* **WHAT TO DO**
Would you output the entries below only from the line containing "source.excerpts.13.words.2 | racine |" through the line containing "source.excerpts.14.words.1 | fruits |", exactly as they stand and with both ends included?

Excerpts from a dataset
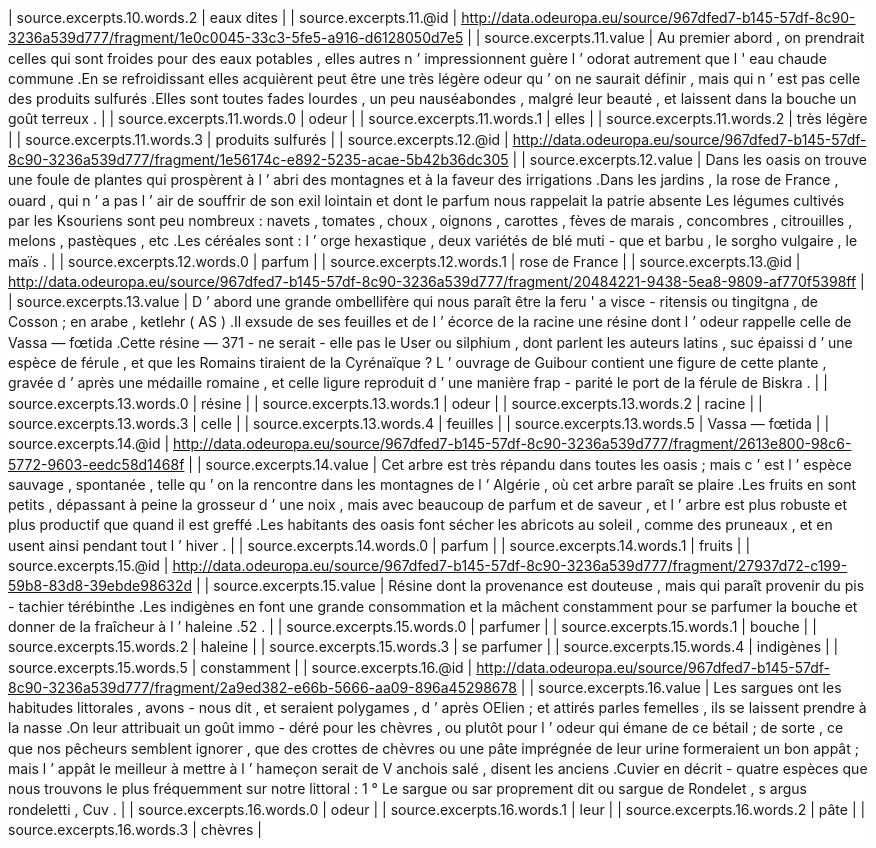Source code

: | source.excerpts.10.words.2 | eaux dites |
| source.excerpts.11.@id | http://data.odeuropa.eu/source/967dfed7-b145-57df-8c90-3236a539d777/fragment/1e0c0045-33c3-5fe5-a916-d6128050d7e5 |
| source.excerpts.11.value | Au premier abord , on prendrait celles qui sont froides pour des eaux potables , elles autres n ’ impressionnent guère l ’ odorat autrement que l ' eau chaude commune .En se refroidissant elles acquièrent peut être une très légère odeur qu ’ on ne saurait définir , mais qui n ’ est pas celle des produits sulfurés .Elles sont toutes fades lourdes , un peu nauséabondes , malgré leur beauté , et laissent dans la bouche un goût terreux . |
| source.excerpts.11.words.0 | odeur |
| source.excerpts.11.words.1 | elles |
| source.excerpts.11.words.2 | très légère |
| source.excerpts.11.words.3 | produits sulfurés |
| source.excerpts.12.@id | http://data.odeuropa.eu/source/967dfed7-b145-57df-8c90-3236a539d777/fragment/1e56174c-e892-5235-acae-5b42b36dc305 |
| source.excerpts.12.value | Dans les oasis on trouve une foule de plantes qui prospèrent à l ’ abri des montagnes et à la faveur des irrigations .Dans les jardins , la rose de France , ouard , qui n ’ a pas l ’ air de souffrir de son exil lointain et dont le parfum nous rappelait la patrie absente Les légumes cultivés par les Ksouriens sont peu nombreux : navets , tomates , choux , oignons , carottes , fèves de marais , concombres , citrouilles , melons , pastèques , etc .Les céréales sont : l ’ orge hexastique , deux variétés de blé muti - que et barbu , le sorgho vulgaire , le maïs . |
| source.excerpts.12.words.0 | parfum |
| source.excerpts.12.words.1 | rose de France |
| source.excerpts.13.@id | http://data.odeuropa.eu/source/967dfed7-b145-57df-8c90-3236a539d777/fragment/20484221-9438-5ea8-9809-af770f5398ff |
| source.excerpts.13.value | D ’ abord une grande ombellifère qui nous paraît être la feru ' a visce - ritensis ou tingitgna , de Cosson ; en arabe , ketlehr ( AS ) .Il exsude de ses feuilles et de l ’ écorce de la racine une résine dont l ’ odeur rappelle celle de Vassa — fœtida .Cette résine — 371 - ne serait - elle pas le User ou silphium , dont parlent les auteurs latins , suc épaissi d ’ une espèce de férule , et que les Romains tiraient de la Cyrénaïque ? L ’ ouvrage de Guibour contient une figure de cette plante , gravée d ’ après une médaille romaine , et celle ligure reproduit d ’ une manière frap - parité le port de la férule de Biskra . |
| source.excerpts.13.words.0 | résine |
| source.excerpts.13.words.1 | odeur |
| source.excerpts.13.words.2 | racine |
| source.excerpts.13.words.3 | celle |
| source.excerpts.13.words.4 | feuilles |
| source.excerpts.13.words.5 | Vassa — fœtida |
| source.excerpts.14.@id | http://data.odeuropa.eu/source/967dfed7-b145-57df-8c90-3236a539d777/fragment/2613e800-98c6-5772-9603-eedc58d1468f |
| source.excerpts.14.value | Cet arbre est très répandu dans toutes les oasis ; mais c ’ est l ’ espèce sauvage , spontanée , telle qu ’ on la rencontre dans les montagnes de l ’ Algérie , où cet arbre paraît se plaire .Les fruits en sont petits , dépassant à peine la grosseur d ’ une noix , mais avec beaucoup de parfum et de saveur , et l ’ arbre est plus robuste et plus productif que quand il est greffé .Les habitants des oasis font sécher les abricots au soleil , comme des pruneaux , et en usent ainsi pendant tout l ’ hiver . |
| source.excerpts.14.words.0 | parfum |
| source.excerpts.14.words.1 | fruits |
| source.excerpts.15.@id | http://data.odeuropa.eu/source/967dfed7-b145-57df-8c90-3236a539d777/fragment/27937d72-c199-59b8-83d8-39ebde98632d |
| source.excerpts.15.value | Résine dont la provenance est douteuse , mais qui paraît provenir du pis - tachier térébinthe .Les indigènes en font une grande consommation et la mâchent constamment pour se parfumer la bouche et donner de la fraîcheur à l ’ haleine .52 . |
| source.excerpts.15.words.0 | parfumer |
| source.excerpts.15.words.1 | bouche |
| source.excerpts.15.words.2 | haleine |
| source.excerpts.15.words.3 | se parfumer |
| source.excerpts.15.words.4 | indigènes |
| source.excerpts.15.words.5 | constamment |
| source.excerpts.16.@id | http://data.odeuropa.eu/source/967dfed7-b145-57df-8c90-3236a539d777/fragment/2a9ed382-e66b-5666-aa09-896a45298678 |
| source.excerpts.16.value | Les sargues ont les habitudes littorales , avons - nous dit , et seraient polygames , d ’ après OElien ; et attirés parles femelles , ils se laissent prendre à la nasse .On leur attribuait un goût immo - déré pour les chèvres , ou plutôt pour l ’ odeur qui émane de ce bétail ; de sorte , ce que nos pêcheurs semblent ignorer , que des crottes de chèvres ou une pâte imprégnée de leur urine formeraient un bon appât ; mais l ’ appât le meilleur à mettre à l ’ hameçon serait de V anchois salé , disent les anciens .Cuvier en décrit - quatre espèces que nous trouvons le plus fréquemment sur notre littoral : 1 ° Le sargue ou sar proprement dit ou sargue de Rondelet , s argus rondeletti , Cuv . |
| source.excerpts.16.words.0 | odeur |
| source.excerpts.16.words.1 | leur |
| source.excerpts.16.words.2 | pâte |
| source.excerpts.16.words.3 | chèvres |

* **ANSWER TO THIS EXERCISE**
| source.excerpts.13.words.2 | racine |
| source.excerpts.13.words.3 | celle |
| source.excerpts.13.words.4 | feuilles |
| source.excerpts.13.words.5 | Vassa — fœtida |
| source.excerpts.14.@id | http://data.odeuropa.eu/source/967dfed7-b145-57df-8c90-3236a539d777/fragment/2613e800-98c6-5772-9603-eedc58d1468f |
| source.excerpts.14.value | Cet arbre est très répandu dans toutes les oasis ; mais c ’ est l ’ espèce sauvage , spontanée , telle qu ’ on la rencontre dans les montagnes de l ’ Algérie , où cet arbre paraît se plaire .Les fruits en sont petits , dépassant à peine la grosseur d ’ une noix , mais avec beaucoup de parfum et de saveur , et l ’ arbre est plus robuste et plus productif que quand il est greffé .Les habitants des oasis font sécher les abricots au soleil , comme des pruneaux , et en usent ainsi pendant tout l ’ hiver . |
| source.excerpts.14.words.0 | parfum |
| source.excerpts.14.words.1 | fruits |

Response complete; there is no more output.